*** Excerpt to read ***

Sec. 725.3  Authority to act.

    (a) The General Counsel of the Navy, the Judge Advocate General of 
the Navy, and their respective delegates

[[Page 264]]

[hereafter ``determining authorities'' described in Sec. 725.4(a), shall 
respond to litigation requests or demands for official DOD information 
or testimony by DON personnel as witnesses.
    (b) If required by the scope of their respective delegations, 
determining authorities' responses may include: consultation and 
coordination with the Department of Justice or the appropriate United 
States Attorney as required; referral of matters proprietary to another 
DOD component to that component; determination whether official 
information originated by the Navy may be released in litigation; and 
determination whether DOD personnel assigned to or affiliated with the 
Navy may be interviewed, contacted, or used as witnesses concerning 
official DOD information or as expert or opinion witnesses. Following 
coordination with the appropriate commander, a response may further 
include whether installations, facilities, ships, or aircraft may be 
visited or inspected; what, if any, conditions will be imposed upon any 
release, interview, contact, testimony, visit, or inspection; what, if 
any, fees shall be charged or waived for access under the fee assessment 
considerations set forth in Sec. 725.11; and what, if any, claims of 
privilege, pursuant to this instruction, may be invoked before any 
tribunal.



Sec. 725.4  Definitions.

*** End of Excerpt to read ***
*** Stored data ***

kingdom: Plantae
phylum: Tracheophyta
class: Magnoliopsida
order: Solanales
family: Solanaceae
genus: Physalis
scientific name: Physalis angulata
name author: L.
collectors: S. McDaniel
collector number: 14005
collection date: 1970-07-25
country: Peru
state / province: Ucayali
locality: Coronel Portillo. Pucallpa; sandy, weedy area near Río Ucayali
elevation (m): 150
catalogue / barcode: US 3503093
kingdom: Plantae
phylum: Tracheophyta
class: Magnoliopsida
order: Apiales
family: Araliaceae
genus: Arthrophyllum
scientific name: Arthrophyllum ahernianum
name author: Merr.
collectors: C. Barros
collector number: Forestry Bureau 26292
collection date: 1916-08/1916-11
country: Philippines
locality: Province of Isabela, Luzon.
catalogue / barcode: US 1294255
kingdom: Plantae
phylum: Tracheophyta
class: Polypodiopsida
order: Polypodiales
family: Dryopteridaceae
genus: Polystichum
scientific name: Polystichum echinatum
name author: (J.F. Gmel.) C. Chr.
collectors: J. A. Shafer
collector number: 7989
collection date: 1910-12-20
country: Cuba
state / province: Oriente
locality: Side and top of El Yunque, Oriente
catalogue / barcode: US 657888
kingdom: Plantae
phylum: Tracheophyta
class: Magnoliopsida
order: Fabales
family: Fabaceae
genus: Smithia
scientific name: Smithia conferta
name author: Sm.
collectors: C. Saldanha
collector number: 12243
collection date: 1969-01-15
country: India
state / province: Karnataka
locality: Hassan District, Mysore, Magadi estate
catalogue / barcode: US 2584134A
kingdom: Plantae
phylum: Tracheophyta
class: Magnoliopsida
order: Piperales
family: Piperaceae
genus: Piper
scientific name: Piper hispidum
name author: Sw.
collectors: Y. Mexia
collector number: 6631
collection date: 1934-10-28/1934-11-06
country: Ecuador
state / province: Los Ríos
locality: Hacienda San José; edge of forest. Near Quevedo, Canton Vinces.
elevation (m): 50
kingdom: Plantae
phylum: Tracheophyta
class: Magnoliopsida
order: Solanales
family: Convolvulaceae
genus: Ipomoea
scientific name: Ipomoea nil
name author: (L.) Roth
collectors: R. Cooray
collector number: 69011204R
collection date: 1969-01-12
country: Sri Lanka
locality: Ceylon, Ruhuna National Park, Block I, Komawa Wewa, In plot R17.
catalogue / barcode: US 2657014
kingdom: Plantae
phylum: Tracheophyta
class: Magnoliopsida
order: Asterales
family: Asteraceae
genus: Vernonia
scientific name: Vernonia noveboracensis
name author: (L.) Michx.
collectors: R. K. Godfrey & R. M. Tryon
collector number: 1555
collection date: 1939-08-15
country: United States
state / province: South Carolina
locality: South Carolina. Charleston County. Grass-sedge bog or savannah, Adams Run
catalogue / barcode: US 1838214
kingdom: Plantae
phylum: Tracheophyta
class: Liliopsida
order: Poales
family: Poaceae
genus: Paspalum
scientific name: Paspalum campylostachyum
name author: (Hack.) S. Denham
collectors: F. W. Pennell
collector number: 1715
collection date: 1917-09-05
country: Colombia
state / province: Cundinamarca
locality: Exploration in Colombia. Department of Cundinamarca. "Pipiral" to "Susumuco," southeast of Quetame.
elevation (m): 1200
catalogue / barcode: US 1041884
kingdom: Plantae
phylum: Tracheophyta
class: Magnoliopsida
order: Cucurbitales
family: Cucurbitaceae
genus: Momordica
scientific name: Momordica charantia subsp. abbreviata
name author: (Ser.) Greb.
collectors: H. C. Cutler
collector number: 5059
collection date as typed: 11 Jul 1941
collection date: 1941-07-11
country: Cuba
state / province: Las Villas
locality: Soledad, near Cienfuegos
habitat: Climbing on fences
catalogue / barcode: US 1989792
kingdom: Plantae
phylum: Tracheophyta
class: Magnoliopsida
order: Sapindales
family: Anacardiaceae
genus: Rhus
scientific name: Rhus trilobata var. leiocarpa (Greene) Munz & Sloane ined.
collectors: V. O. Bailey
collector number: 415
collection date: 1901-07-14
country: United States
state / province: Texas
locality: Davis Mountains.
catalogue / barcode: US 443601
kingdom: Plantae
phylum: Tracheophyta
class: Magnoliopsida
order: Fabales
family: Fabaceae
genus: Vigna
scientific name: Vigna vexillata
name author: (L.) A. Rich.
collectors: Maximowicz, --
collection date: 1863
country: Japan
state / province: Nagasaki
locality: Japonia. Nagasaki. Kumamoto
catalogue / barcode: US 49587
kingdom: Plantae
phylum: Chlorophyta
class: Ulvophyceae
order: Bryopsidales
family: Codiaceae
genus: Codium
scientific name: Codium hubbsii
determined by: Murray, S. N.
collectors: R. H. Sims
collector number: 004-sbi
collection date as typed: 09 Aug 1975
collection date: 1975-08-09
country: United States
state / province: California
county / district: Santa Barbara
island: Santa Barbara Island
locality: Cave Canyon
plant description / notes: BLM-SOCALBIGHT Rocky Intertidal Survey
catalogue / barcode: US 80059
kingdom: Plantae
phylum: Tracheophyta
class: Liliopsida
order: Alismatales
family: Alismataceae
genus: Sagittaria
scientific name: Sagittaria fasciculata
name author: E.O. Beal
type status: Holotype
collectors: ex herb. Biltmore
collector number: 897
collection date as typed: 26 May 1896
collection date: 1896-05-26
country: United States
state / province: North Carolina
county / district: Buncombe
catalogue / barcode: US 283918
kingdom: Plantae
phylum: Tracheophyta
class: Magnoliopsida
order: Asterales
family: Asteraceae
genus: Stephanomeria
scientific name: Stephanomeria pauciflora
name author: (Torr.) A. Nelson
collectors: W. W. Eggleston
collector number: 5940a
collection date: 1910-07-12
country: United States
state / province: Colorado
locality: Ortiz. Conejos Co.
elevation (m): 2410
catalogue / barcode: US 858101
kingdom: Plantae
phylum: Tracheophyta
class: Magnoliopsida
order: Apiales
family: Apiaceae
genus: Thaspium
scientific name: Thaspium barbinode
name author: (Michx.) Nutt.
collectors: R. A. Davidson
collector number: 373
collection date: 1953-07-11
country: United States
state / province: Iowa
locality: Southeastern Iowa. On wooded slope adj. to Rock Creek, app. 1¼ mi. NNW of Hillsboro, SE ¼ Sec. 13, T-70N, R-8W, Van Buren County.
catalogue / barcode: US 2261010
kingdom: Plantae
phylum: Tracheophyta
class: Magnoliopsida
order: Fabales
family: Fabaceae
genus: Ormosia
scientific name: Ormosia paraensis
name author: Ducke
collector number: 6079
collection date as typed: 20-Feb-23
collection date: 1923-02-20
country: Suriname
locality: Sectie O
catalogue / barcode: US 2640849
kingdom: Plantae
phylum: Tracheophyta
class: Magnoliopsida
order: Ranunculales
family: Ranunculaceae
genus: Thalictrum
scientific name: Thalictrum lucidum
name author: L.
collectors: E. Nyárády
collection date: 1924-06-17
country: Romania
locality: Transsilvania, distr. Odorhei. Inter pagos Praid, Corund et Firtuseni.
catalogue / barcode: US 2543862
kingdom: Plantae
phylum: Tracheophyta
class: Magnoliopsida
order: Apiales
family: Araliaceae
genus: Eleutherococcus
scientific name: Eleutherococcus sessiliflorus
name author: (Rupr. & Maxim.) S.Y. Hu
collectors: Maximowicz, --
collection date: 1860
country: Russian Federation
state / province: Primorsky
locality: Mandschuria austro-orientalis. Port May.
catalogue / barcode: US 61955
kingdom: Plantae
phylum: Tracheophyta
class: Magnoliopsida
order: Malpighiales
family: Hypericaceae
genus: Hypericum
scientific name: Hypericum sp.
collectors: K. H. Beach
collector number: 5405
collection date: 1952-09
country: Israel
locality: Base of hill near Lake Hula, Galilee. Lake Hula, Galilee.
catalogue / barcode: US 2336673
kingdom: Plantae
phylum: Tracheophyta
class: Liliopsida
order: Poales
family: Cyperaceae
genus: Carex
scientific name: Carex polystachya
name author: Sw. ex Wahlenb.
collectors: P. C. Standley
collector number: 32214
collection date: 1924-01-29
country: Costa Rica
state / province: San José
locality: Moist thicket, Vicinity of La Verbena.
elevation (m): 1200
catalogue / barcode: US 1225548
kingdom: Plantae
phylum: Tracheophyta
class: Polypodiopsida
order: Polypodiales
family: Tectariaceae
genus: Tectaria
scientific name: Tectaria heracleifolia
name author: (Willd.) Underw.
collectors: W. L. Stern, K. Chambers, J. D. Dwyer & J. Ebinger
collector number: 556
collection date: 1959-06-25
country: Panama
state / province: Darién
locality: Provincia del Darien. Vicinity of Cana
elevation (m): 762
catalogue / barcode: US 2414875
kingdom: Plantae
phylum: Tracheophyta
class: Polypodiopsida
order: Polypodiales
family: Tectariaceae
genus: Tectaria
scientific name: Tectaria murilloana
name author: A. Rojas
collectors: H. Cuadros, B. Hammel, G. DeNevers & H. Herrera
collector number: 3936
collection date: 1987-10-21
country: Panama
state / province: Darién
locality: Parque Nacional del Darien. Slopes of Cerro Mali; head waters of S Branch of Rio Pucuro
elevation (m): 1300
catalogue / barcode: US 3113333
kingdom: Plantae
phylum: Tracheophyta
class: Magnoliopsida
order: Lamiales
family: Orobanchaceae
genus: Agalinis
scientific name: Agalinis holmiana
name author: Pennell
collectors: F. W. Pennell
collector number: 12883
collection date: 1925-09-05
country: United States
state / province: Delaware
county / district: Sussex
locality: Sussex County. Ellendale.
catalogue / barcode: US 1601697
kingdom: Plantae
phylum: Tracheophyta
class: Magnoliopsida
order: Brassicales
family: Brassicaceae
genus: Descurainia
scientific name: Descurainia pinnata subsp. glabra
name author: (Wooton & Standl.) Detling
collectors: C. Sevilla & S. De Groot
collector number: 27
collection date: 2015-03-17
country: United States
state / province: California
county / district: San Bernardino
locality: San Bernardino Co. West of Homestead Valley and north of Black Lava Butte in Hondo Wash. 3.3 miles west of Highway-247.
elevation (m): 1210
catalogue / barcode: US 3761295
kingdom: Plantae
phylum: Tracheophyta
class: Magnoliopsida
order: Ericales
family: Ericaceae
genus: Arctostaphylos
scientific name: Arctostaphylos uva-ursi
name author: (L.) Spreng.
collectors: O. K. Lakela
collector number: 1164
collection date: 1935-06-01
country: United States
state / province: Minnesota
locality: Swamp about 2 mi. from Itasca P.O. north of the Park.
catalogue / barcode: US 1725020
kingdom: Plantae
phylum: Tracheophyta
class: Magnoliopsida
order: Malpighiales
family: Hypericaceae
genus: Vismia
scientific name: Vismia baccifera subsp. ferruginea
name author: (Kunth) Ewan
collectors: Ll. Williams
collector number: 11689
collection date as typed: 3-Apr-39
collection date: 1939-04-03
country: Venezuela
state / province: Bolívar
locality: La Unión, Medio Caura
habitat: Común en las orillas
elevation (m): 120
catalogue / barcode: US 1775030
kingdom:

*** End of Stored data ***

▶ What to work on
Using the passage on authority to act, list every activity on which, according to paragraph (b), a response may impose conditions.

▶ Task answer
- release
- interview
- contact
- testimony
- visit
- inspection